Reproduce the full listing without a single change.

= = = = =

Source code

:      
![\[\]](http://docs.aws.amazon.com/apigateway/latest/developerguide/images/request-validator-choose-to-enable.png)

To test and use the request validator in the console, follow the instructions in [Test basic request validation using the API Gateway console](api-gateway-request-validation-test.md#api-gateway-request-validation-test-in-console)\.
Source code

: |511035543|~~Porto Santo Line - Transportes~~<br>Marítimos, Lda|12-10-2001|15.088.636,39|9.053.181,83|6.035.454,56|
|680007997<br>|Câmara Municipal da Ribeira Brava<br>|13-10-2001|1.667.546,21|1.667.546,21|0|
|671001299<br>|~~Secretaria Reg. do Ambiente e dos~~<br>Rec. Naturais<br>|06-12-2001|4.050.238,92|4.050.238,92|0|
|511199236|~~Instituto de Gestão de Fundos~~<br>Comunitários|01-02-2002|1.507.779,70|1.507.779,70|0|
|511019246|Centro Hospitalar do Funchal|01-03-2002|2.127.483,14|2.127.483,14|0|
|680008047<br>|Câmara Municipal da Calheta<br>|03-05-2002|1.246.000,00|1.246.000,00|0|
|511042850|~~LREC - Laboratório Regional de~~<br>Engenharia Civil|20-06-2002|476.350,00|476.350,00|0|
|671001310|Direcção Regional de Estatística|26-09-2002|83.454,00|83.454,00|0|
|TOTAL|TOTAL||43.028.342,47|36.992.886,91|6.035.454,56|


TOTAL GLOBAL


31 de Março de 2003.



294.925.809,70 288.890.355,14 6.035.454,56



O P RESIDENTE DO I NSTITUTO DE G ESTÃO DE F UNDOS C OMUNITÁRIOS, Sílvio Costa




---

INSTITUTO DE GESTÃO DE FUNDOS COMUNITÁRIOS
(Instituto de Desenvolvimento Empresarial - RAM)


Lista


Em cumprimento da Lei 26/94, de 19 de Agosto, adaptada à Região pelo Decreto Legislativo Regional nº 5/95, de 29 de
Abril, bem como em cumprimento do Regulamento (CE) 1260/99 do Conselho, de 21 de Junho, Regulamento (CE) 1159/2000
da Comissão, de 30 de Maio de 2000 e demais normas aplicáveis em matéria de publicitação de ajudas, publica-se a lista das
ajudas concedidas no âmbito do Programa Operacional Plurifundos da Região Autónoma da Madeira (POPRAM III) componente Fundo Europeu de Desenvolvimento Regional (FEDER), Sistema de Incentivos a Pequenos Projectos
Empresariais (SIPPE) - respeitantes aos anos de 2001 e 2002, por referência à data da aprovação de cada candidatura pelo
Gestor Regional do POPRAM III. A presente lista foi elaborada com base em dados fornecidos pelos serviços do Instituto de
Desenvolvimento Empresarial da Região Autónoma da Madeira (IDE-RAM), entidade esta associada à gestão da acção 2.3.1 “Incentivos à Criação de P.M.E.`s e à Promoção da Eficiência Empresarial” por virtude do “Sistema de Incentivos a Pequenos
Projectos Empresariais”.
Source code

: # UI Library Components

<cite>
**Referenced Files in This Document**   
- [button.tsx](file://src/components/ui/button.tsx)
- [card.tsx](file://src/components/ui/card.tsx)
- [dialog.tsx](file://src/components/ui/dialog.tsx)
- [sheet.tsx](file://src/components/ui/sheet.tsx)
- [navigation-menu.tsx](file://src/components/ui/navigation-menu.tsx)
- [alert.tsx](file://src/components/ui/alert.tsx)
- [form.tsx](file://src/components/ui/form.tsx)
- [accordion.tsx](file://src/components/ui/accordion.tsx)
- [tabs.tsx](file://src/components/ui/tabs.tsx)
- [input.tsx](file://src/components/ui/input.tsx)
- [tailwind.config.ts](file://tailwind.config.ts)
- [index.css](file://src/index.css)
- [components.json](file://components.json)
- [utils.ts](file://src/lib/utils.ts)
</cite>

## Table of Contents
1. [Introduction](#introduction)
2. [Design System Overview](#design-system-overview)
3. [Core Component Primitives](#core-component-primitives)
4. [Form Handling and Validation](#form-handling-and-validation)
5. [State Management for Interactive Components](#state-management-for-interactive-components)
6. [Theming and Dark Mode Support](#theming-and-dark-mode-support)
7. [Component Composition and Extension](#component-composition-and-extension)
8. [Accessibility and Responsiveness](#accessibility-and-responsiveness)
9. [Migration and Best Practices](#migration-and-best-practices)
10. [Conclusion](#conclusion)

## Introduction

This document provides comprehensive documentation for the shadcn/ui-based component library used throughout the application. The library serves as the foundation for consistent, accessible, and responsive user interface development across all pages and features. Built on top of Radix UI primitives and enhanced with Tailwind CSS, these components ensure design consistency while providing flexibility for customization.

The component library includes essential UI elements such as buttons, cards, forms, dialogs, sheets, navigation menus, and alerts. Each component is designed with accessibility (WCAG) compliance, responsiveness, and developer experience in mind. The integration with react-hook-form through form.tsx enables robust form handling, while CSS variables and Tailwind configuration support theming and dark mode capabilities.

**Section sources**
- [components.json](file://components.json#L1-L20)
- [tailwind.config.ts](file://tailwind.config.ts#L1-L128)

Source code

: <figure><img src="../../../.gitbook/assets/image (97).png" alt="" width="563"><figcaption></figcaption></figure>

= = = = =

• **Answer section**
Source code

:      
![\[\]](http://docs.aws.amazon.com/apigateway/latest/developerguide/images/request-validator-choose-to-enable.png)

To test and use the request validator in the console, follow the instructions in [Test basic request validation using the API Gateway console](api-gateway-request-validation-test.md#api-gateway-request-validation-test-in-console)\.
Source code

: |511035543|~~Porto Santo Line - Transportes~~<br>Marítimos, Lda|12-10-2001|15.088.636,39|9.053.181,83|6.035.454,56|
|680007997<br>|Câmara Municipal da Ribeira Brava<br>|13-10-2001|1.667.546,21|1.667.546,21|0|
|671001299<br>|~~Secretaria Reg. do Ambiente e dos~~<br>Rec. Naturais<br>|06-12-2001|4.050.238,92|4.050.238,92|0|
|511199236|~~Instituto de Gestão de Fundos~~<br>Comunitários|01-02-2002|1.507.779,70|1.507.779,70|0|
|511019246|Centro Hospitalar do Funchal|01-03-2002|2.127.483,14|2.127.483,14|0|
|680008047<br>|Câmara Municipal da Calheta<br>|03-05-2002|1.246.000,00|1.246.000,00|0|
|511042850|~~LREC - Laboratório Regional de~~<br>Engenharia Civil|20-06-2002|476.350,00|476.350,00|0|
|671001310|Direcção Regional de Estatística|26-09-2002|83.454,00|83.454,00|0|
|TOTAL|TOTAL||43.028.342,47|36.992.886,91|6.035.454,56|


TOTAL GLOBAL


31 de Março de 2003.



294.925.809,70 288.890.355,14 6.035.454,56



O P RESIDENTE DO I NSTITUTO DE G ESTÃO DE F UNDOS C OMUNITÁRIOS, Sílvio Costa




---

INSTITUTO DE GESTÃO DE FUNDOS COMUNITÁRIOS
(Instituto de Desenvolvimento Empresarial - RAM)


Lista


Em cumprimento da Lei 26/94, de 19 de Agosto, adaptada à Região pelo Decreto Legislativo Regional nº 5/95, de 29 de
Abril, bem como em cumprimento do Regulamento (CE) 1260/99 do Conselho, de 21 de Junho, Regulamento (CE) 1159/2000
da Comissão, de 30 de Maio de 2000 e demais normas aplicáveis em matéria de publicitação de ajudas, publica-se a lista das
ajudas concedidas no âmbito do Programa Operacional Plurifundos da Região Autónoma da Madeira (POPRAM III) componente Fundo Europeu de Desenvolvimento Regional (FEDER), Sistema de Incentivos a Pequenos Projectos
Empresariais (SIPPE) - respeitantes aos anos de 2001 e 2002, por referência à data da aprovação de cada candidatura pelo
Gestor Regional do POPRAM III. A presente lista foi elaborada com base em dados fornecidos pelos serviços do Instituto de
Desenvolvimento Empresarial da Região Autónoma da Madeira (IDE-RAM), entidade esta associada à gestão da acção 2.3.1 “Incentivos à Criação de P.M.E.`s e à Promoção da Eficiência Empresarial” por virtude do “Sistema de Incentivos a Pequenos
Projectos Empresariais”.
Source code

: # UI Library Components

<cite>
**Referenced Files in This Document**   
- [button.tsx](file://src/components/ui/button.tsx)
- [card.tsx](file://src/components/ui/card.tsx)
- [dialog.tsx](file://src/components/ui/dialog.tsx)
- [sheet.tsx](file://src/components/ui/sheet.tsx)
- [navigation-menu.tsx](file://src/components/ui/navigation-menu.tsx)
- [alert.tsx](file://src/components/ui/alert.tsx)
- [form.tsx](file://src/components/ui/form.tsx)
- [accordion.tsx](file://src/components/ui/accordion.tsx)
- [tabs.tsx](file://src/components/ui/tabs.tsx)
- [input.tsx](file://src/components/ui/input.tsx)
- [tailwind.config.ts](file://tailwind.config.ts)
- [index.css](file://src/index.css)
- [components.json](file://components.json)
- [utils.ts](file://src/lib/utils.ts)
</cite>

## Table of Contents
1. [Introduction](#introduction)
2. [Design System Overview](#design-system-overview)
3. [Core Component Primitives](#core-component-primitives)
4. [Form Handling and Validation](#form-handling-and-validation)
5. [State Management for Interactive Components](#state-management-for-interactive-components)
6. [Theming and Dark Mode Support](#theming-and-dark-mode-support)
7. [Component Composition and Extension](#component-composition-and-extension)
8. [Accessibility and Responsiveness](#accessibility-and-responsiveness)
9. [Migration and Best Practices](#migration-and-best-practices)
10. [Conclusion](#conclusion)

## Introduction

This document provides comprehensive documentation for the shadcn/ui-based component library used throughout the application. The library serves as the foundation for consistent, accessible, and responsive user interface development across all pages and features. Built on top of Radix UI primitives and enhanced with Tailwind CSS, these components ensure design consistency while providing flexibility for customization.

The component library includes essential UI elements such as buttons, cards, forms, dialogs, sheets, navigation menus, and alerts. Each component is designed with accessibility (WCAG) compliance, responsiveness, and developer experience in mind. The integration with react-hook-form through form.tsx enables robust form handling, while CSS variables and Tailwind configuration support theming and dark mode capabilities.

**Section sources**
- [components.json](file://components.json#L1-L20)
- [tailwind.config.ts](file://tailwind.config.ts#L1-L128)

Source code

: <figure><img src="../../../.gitbook/assets/image (97).png" alt="" width="563"><figcaption></figcaption></figure>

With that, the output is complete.